DATA FOR THIS EXERCISE:
* * *

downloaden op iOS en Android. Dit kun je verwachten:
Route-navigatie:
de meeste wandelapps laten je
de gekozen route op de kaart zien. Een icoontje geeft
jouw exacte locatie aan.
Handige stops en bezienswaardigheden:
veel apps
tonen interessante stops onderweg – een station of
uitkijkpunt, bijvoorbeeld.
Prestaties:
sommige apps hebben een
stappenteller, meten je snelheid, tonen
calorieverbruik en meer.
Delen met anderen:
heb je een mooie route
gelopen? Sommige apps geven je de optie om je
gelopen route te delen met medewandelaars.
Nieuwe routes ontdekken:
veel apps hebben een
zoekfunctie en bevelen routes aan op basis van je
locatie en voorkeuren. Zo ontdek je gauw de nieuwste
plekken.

* * *

AIM OF THE EXERCISE:
Change every occurrence of "stops" in the data above to "haltes", and reproduce all other text without alteration.

EXERCISE OUTPUT:
downloaden op iOS en Android. Dit kun je verwachten:
Route-navigatie:
de meeste wandelapps laten je
de gekozen route op de kaart zien. Een icoontje geeft
jouw exacte locatie aan.
Handige haltes en bezienswaardigheden:
veel apps
tonen interessante haltes onderweg – een station of
uitkijkpunt, bijvoorbeeld.
Prestaties:
sommige apps hebben een
stappenteller, meten je snelheid, tonen
calorieverbruik en meer.
Delen met anderen:
heb je een mooie route
gelopen? Sommige apps geven je de optie om je
gelopen route te delen met medewandelaars.
Nieuwe routes ontdekken:
veel apps hebben een
zoekfunctie en bevelen routes aan op basis van je
locatie en voorkeuren. Zo ontdek je gauw de nieuwste
plekken.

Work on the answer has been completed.